Behind them was Kanté. At this point in his career he was almost unknown outside France. What became clear over the course of the season was that he was operating at a level that the Premier League had not seen in that position. He covered ground that should have been physically impossible, won the ball in areas where the opposition thought they were safe, and recycled possession at a speed that made the entire team function better. The debate about whether he was the best player in the league that year was never settled. It did not need to be.
The results accumulated in a way that felt unreal. Leicester beat Manchester City 3-1 at the Etihad in February. They beat Liverpool, they beat Arsenal, they beat Tottenham at the King Power Stadium with a Vardy penalty that left Harry Kane on the floor and the stadium shaking. Each result was dismissed as a fluke by someone. There were no flukes left to explain by April.

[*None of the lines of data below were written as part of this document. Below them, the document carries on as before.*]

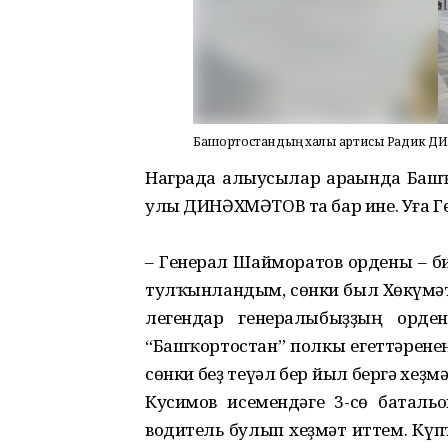
Башҡортостандың халыҡ артисы Радик Д
Награда алыусылар араһында Баш
улы ДИНӘХМӘТОВ та бар ине. Уға 
– Генерал Шайморатов ордены – би
тулҡынландым, сөнки был Хөкүмәт 
легендар генералыбыҙҙың орде
“Башҡортостан” полкы егеттәренең
сөнки беҙ теүәл бер йыл бергә хеҙмә
Кусимов исемендәге 3-сө баталь
водитель булып хеҙмәт иттем. Күп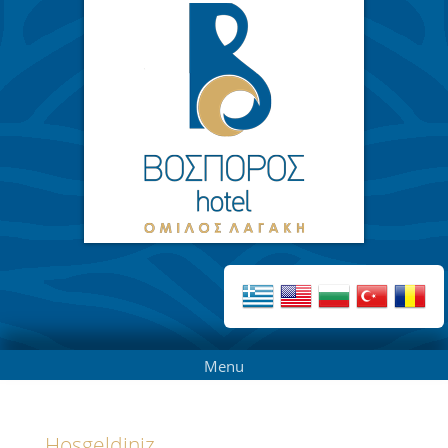
Menu
Ηοşgeldiniz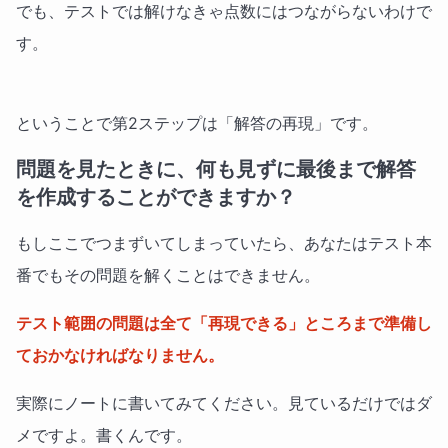
でも、テストでは解けなきゃ点数にはつながらないわけで
す。
ということで第2ステップは「解答の再現」です。
問題を見たときに、何も見ずに最後まで解答
を作成することができますか？
もしここでつまずいてしまっていたら、あなたはテスト本
番でもその問題を解くことはできません。
テスト範囲の問題は全て「再現できる」ところまで準備し
ておかなければなりません。
実際にノートに書いてみてください。見ているだけではダ
メですよ。書くんです。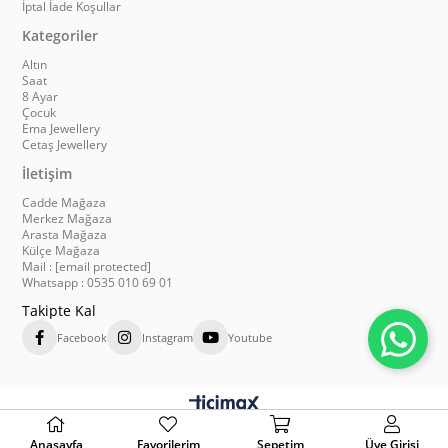
İptal İade Koşullar
Kategoriler
Altın
Saat
8 Ayar
Çocuk
Ema Jewellery
Cetaş Jewellery
İletişim
Cadde Mağaza
Merkez Mağaza
Arasta Mağaza
Külçe Mağaza
Mail :
[email protected]
Whatsapp : 0535 010 69 01
Takipte Kal
Facebook
Instagram
Youtube
Anasayfa
Favorilerim
Sepetim
Üye Girişi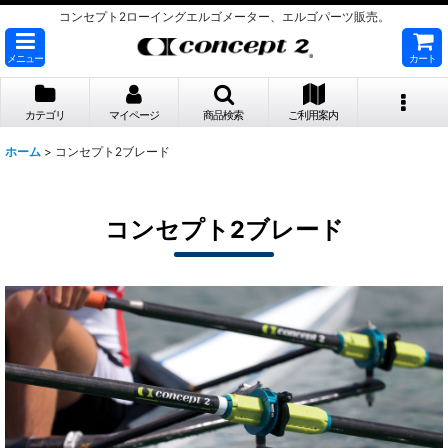
コンセプト2ローイングエルゴメーター、エルゴパーツ販売。
メニュー
カート
カテゴリ
マイページ
商品検索
ご利用案内
ホーム
>
コンセプト2ブレード
コンセプト2ブレード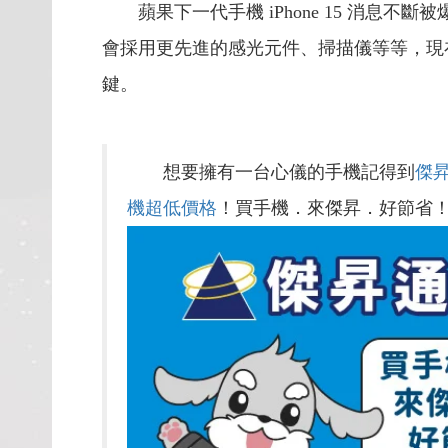
蘋果下一代手機 iPhone 15 消
會採用更先進的感光元件、掃描儀等等，現在還
鍵。
想要擁有一台心儀的手機記得到
傑
機超低價格
！買手機．來傑昇．好節省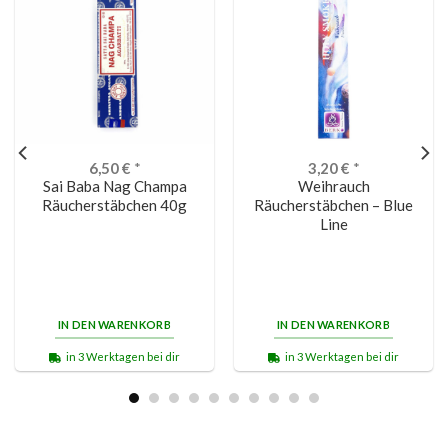
6,50
€
*
3,20
€
*
Sai Baba Nag Champa
Weihrauch
Räucherstäbchen 40g
Räucherstäbchen – Blue
Line
IN DEN WARENKORB
IN DEN WARENKORB
in 3 Werktagen bei dir
in 3 Werktagen bei dir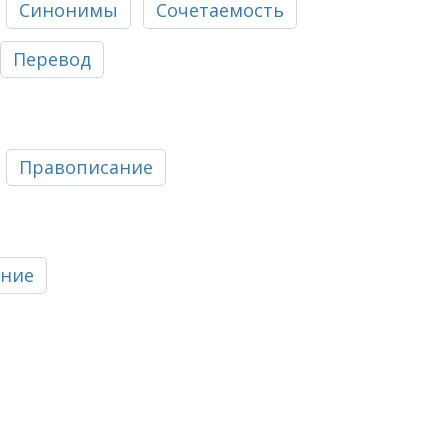
Синонимы
Сочетаемость
Перевод
Правописание
ание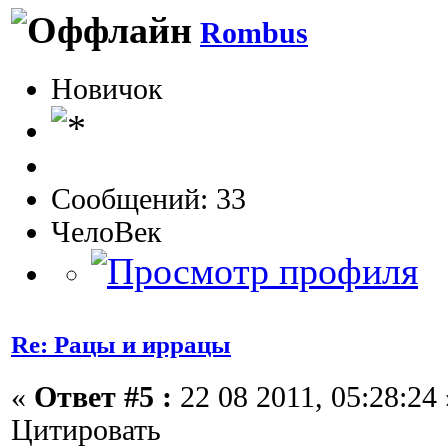
Rombus
Новичок
Сообщений: 33
ЧелоВек
Re: Рацы и иррацы
«
Ответ #5 :
22 08 2011, 05:28:24 
Цитировать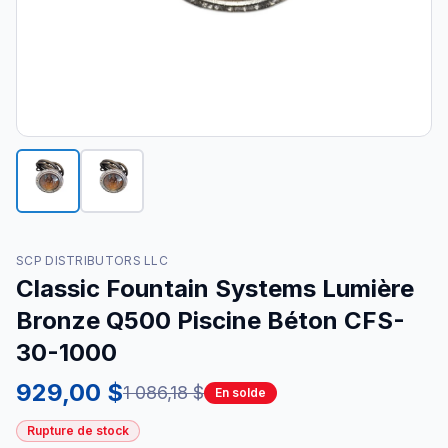
SCP DISTRIBUTORS LLC
Classic Fountain Systems Lumière
Bronze Q500 Piscine Béton CFS-
30-1000
929,00 $
1 086,18 $
En solde
Rupture de stock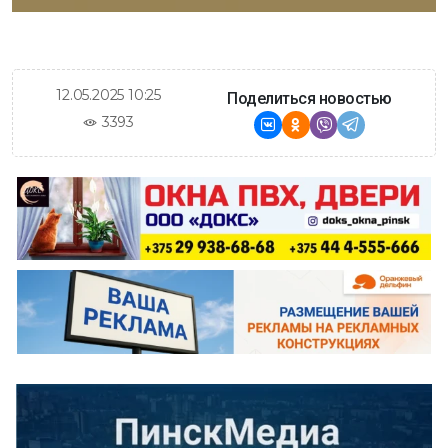
12.05.2025 10:25
Поделиться новостью
3393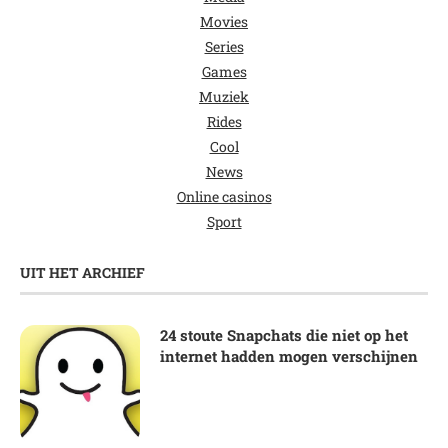
Movies
Series
Games
Muziek
Rides
Cool
News
Online casinos
Sport
UIT HET ARCHIEF
24 stoute Snapchats die niet op het
internet hadden mogen verschijnen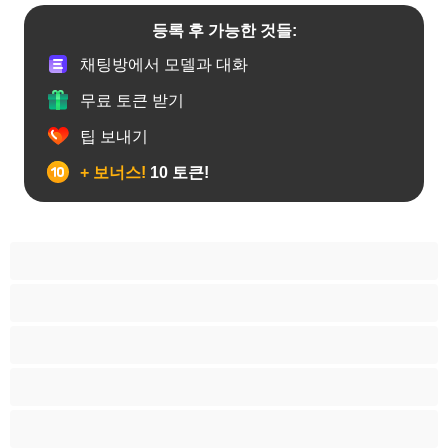
등록 후 가능한 것들:
채팅방에서 모델과 대화
무료 토큰 받기
팁 보내기
+ 보너스!
10 토큰!
19세이상 십대
가정주부
굴곡 있는 몸매
그룹 섹스
근육질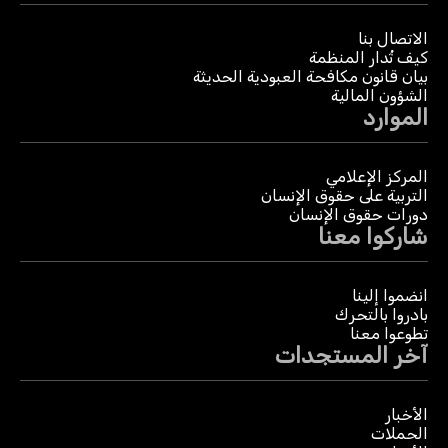
الاتصال بنا
كيف تُدار المنظمة
بيان قانون مكافحة العبودية الحديثة
الشؤون المالية
الموارد
المركز الإعلامي
التربية على حقوق الإنسان
دورات حقوق الإنسان
شاركوا معنا
انضموا إلينا
بادروا بالتحرك
تطوعوا معنا
آخر المستجدات
الأخبار
الحملات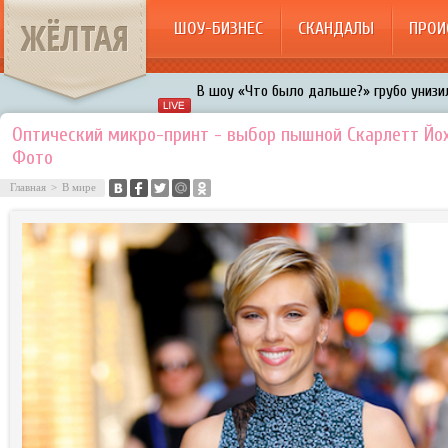
ЖЁЛТАЯ
ШОУ-БИЗНЕС
СКАНДАЛЫ
ПРОИ
В шоу «Что было дальше?» грубо унизил
Авербух зарождает в Бузовой новый ко
Оптический микро-принт - выбор пышной Скарлетт Йох
Фото
«Мужик на 200%»: Тарзан признался, ч
воровками
Главная
>
В мире
Галкин променял Дроботенко на Лазаре
Расстались Энрике Иглесиас и Анна Кур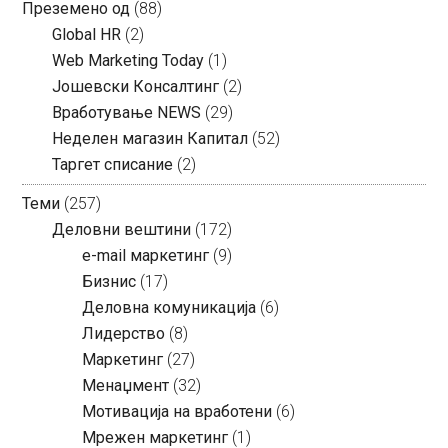
Преземено од
(88)
Global HR
(2)
Web Marketing Today
(1)
Јошевски Консалтинг
(2)
Вработување NEWS
(29)
Неделен магазин Капитал
(52)
Таргет списание
(2)
Теми
(257)
Деловни вештини
(172)
e-mail маркетинг
(9)
Бизнис
(17)
Деловна комуникација
(6)
Лидерство
(8)
Маркетинг
(27)
Менаџмент
(32)
Мотивација на вработени
(6)
Мрежен маркетинг
(1)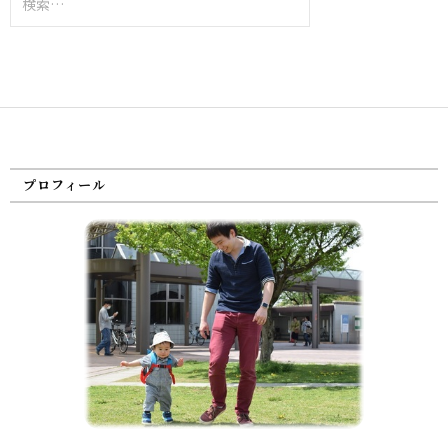
索:
プロフィール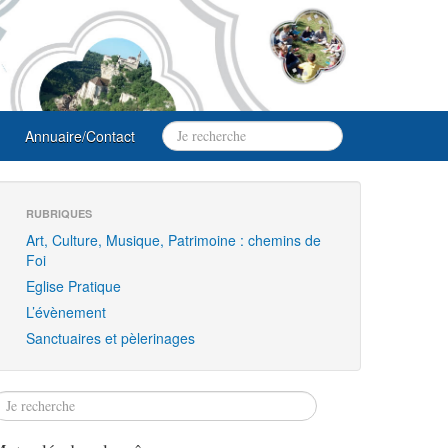
Annuaire/Contact
RUBRIQUES
Art, Culture, Musique, Patrimoine : chemins de
Foi
Eglise Pratique
L’évènement
Sanctuaires et pèlerinages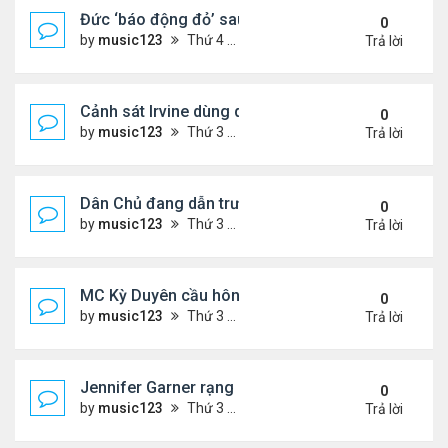
Đức ‘báo động đỏ’ sau vụ phát hiện UAV mang chấ
0
by
music123
Thứ 4 Tháng 8 05, 2026 6:28 pm
Trả lời
Cảnh sát Irvine dùng drone bắt kẻ trộm trong Wal
0
by
music123
Thứ 3 Tháng 8 04, 2026 6:20 pm
Trả lời
Dân Chủ đang dẫn trước Cộng Hòa trong các cuộc
0
by
music123
Thứ 3 Tháng 8 04, 2026 6:17 pm
Trả lời
MC Kỳ Duyên cầu hôn lại chồng cũ
0
by
music123
Thứ 3 Tháng 8 04, 2026 6:12 pm
Trả lời
Jennifer Garner rạng rỡ bên bạn trai kém 6 tuổi
0
by
music123
Thứ 3 Tháng 8 04, 2026 6:06 pm
Trả lời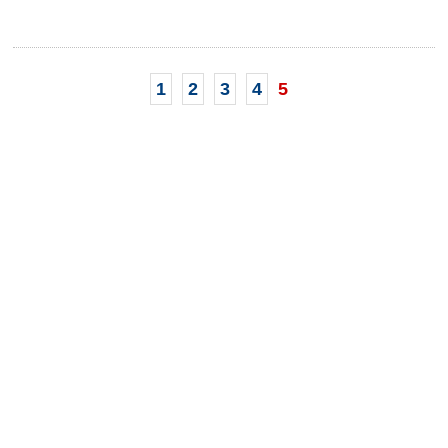
1
2
3
4
5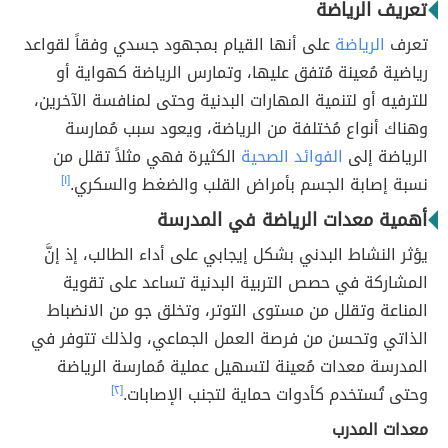
تعريف الرياضة
تعرف
الرياضة
على أنها القيام بمجهود جسدي وفقاً لقواعد
رياضية مُعينة مُتفق عليها، وتمارس الرياضة كهواية أو
للترفيه أو لتنمية المهارات البدنية وحتى لمنافسة الآخرين،
وهناك أنواع مُختلفة من الرياضة، ويعود سبب مُمارسة
الرياضة إلى
الفوائد الصحية
الكثيرة فهي مثلاً تقلل من
نسبة إصابة الجسم بأمراض القلب والضغط والسكري.
[١]
أهمية معدات الرياضة في المدرسة
يؤثر النشاط البدني بشكل إيجابي على أداء الطالب، إذ إنَّ
المشاركة في حصص التربية البدنية تساعد على تقوية
المناعة وتقلل من مستوى التوتر، وتخلق جو من الانضباط
الذاتي وتحسن من فرصة العمل الجماعي، ولذلك تتوفر في
المدرسة معدات مُعينة لتسهيل عملية مُمارسة الرياضة
وحتى تُستخدم كأدوات حماية لتجنب الإصابات.
[٢]
معدات المدرب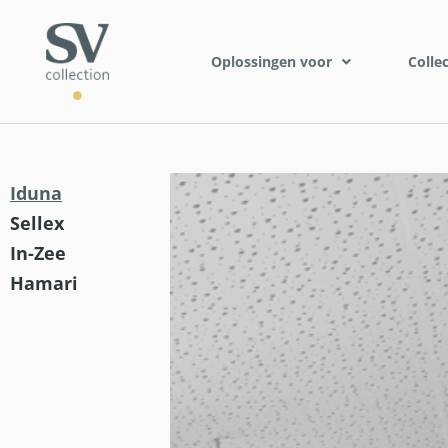
Oplossingen voor
Collec
Iduna
Sellex
In-Zee
Hamari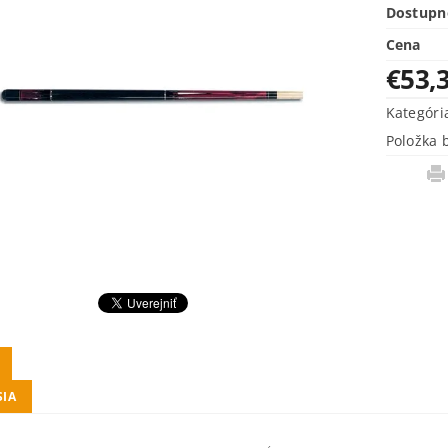
Dostupn
Cena
€53,
Kategóri
Položka 
SIA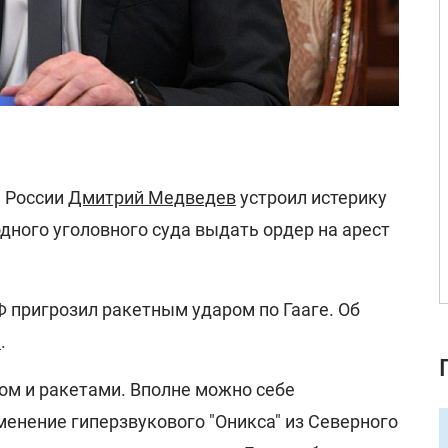
а России
Дмитрий Медведев
устроил истерику
ного уголовного суда выдать ордер на арест
 пригрозил ракетным ударом по Гааге. Об
m
.
огом и ракетами. Вполне можно себе
менение гиперзвукового "Оникса" из Северного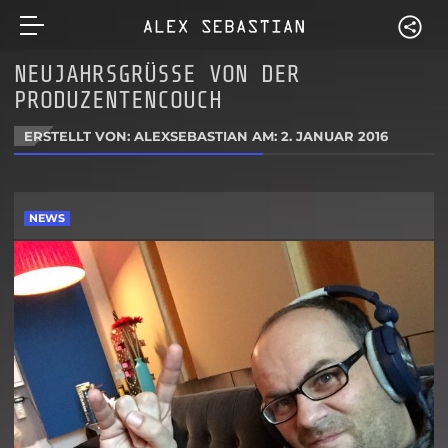
NEUJAHRSGRÜSSE VON DER P
RODUZENTENCOUCH
ERSTELLT VON: ALEXSEBASTIAN AM:
2. JANUAR 2016
NEWS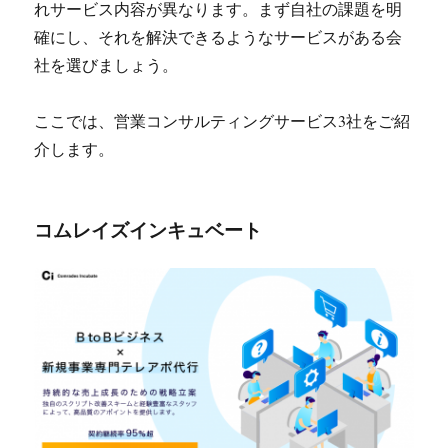
れサービス内容が異なります。まず自社の課題を明
確にし、それを解決できるようなサービスがある会
社を選びましょう。
ここでは、営業コンサルティングサービス3社をご紹
介します。
コムレイズインキュベート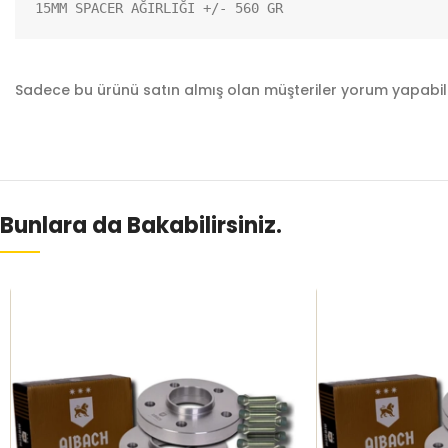
15MM SPACER AĞIRLIĞI +/- 560 GR
Sadece bu ürünü satın almış olan müşteriler yorum yapabili
Bunlara da Bakabilirsiniz.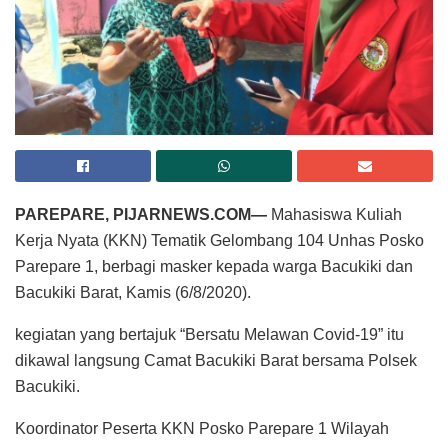
PAREPARE, PIJARNEWS.COM—
Mahasiswa Kuliah
Kerja Nyata (KKN) Tematik Gelombang 104 Unhas Posko
Parepare 1, berbagi masker kepada warga Bacukiki dan
Bacukiki Barat, Kamis (6/8/2020).
kegiatan yang bertajuk “Bersatu Melawan Covid-19” itu
dikawal langsung Camat Bacukiki Barat bersama Polsek
Bacukiki.
Koordinator Peserta KKN Posko Parepare 1 Wilayah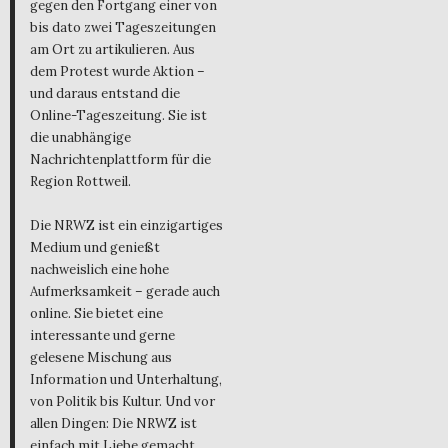
gegen den Fortgang einer von
bis dato zwei Tageszeitungen
am Ort zu artikulieren. Aus
dem Protest wurde Aktion –
und daraus entstand die
Online-Tageszeitung. Sie ist
die unabhängige
Nachrichtenplattform für die
Region Rottweil.
Die NRWZ ist ein einzigartiges
Medium und genießt
nachweislich eine hohe
Aufmerksamkeit – gerade auch
online. Sie bietet eine
interessante und gerne
gelesene Mischung aus
Information und Unterhaltung,
von Politik bis Kultur. Und vor
allen Dingen: Die NRWZ ist
einfach mit Liebe gemacht.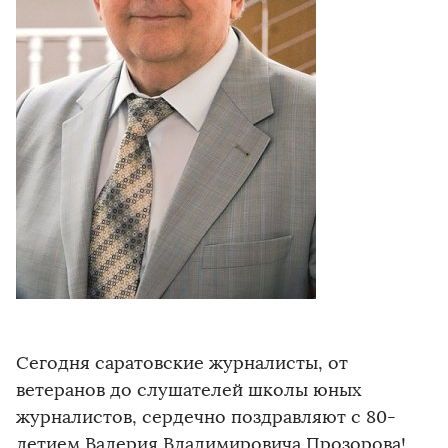
Сегодня саратовские журналисты, от
ветеранов до слушателей школы юных
журналистов, сердечно поздравляют с 80-
летием Валерия Владимировича Прозорова!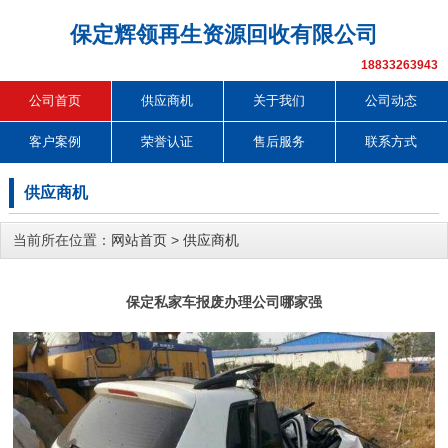
保定辉领再生资源回收有限公司
18833263943
公司首页
供应商机
关于我们
公司动态
客户案例
荣誉认证
售后服务
联系方式
供应商机
当前所在位置：
网站首页
>
供应商机
保定私家车报废办理公司哪家强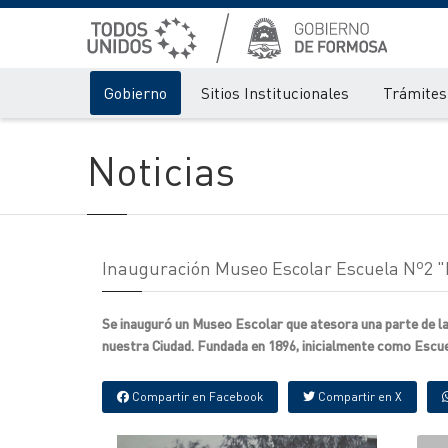
Gobierno
Sitios Institucionales
Trámites 
Noticias
Inauguración Museo Escolar Escuela Nº2 "
Se inauguró un Museo Escolar que atesora una parte de l
nuestra Ciudad. Fundada en 1896, inicialmente como Escue
Compartir en Facebook
Compartir en X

Monday night, Stamford Bridge
On 2 May 2016, Leicester needed Chelsea to avoid defeat against Tottenham to become champions. Spurs needed to win. Leicester were not playing. They watched from Vardy's house.
Tottenham led 2-0 at half time. It looked as though the title would wait another week. In the second half, Chelsea pulled one back, then another. Gary Cahill, then Eden Hazard, who equalised in the 83rd minute. Stamford Bridge went loud. Spurs could not score again.
At full time it was 2-2. Leicester City were Premier League champions with two matches to spare. The television cameras cut to Vardy's house. The scenes were everything the season had been: loud, chaotic, entirely unexpected, and completely deserved. Ranieri, elsewhere in Rome visiting his ninety-six-year-old mother, was photographed in tears.
The squad reconvened three days later to beat Everton 3-1 at the King Power, with the players lifting the trophy in front of a stadium that had been waiting for this for one hundred and thirty-two years.
The shirt
Puma had been making Leicester shirts since 2013. The 2015-16 home kit was built on their standard template: royal blue body, white trim at the collar and cuffs, the Puma cat on the right chest, the foxes crest on the left. King Power in white lettering across the front, the sponsor of a Thai businessman named Vichai Srivaddhanaprabha, who had bought the club in 2010 and quietly transformed it.
The design asked for nothing. No bold graphics, no special patterns, no statement. Royal blue, white trim, a crest, a sponsor. Leicester had been playing in versions of this shirt for decades. The 2015-16 version is the same shirt as any other year, which is exactly what makes it different from every other shirt.
Vardy wore it when he scored in eleven consecutive games. Mahrez wore it for his thirty goals and assists. Kanté wore it every time he appeared from nowhere to win the ball back. Schmeichel wore it when he kept the clean sheets that kept the points total climbing. It was present for all of it.
Vichai Srivaddhanaprabha died in a helicopter crash outside the King Power Stadium in October 2018. The title he oversaw in 2016 sits alongside the shirt he sponsored. Both of them belong to the same story.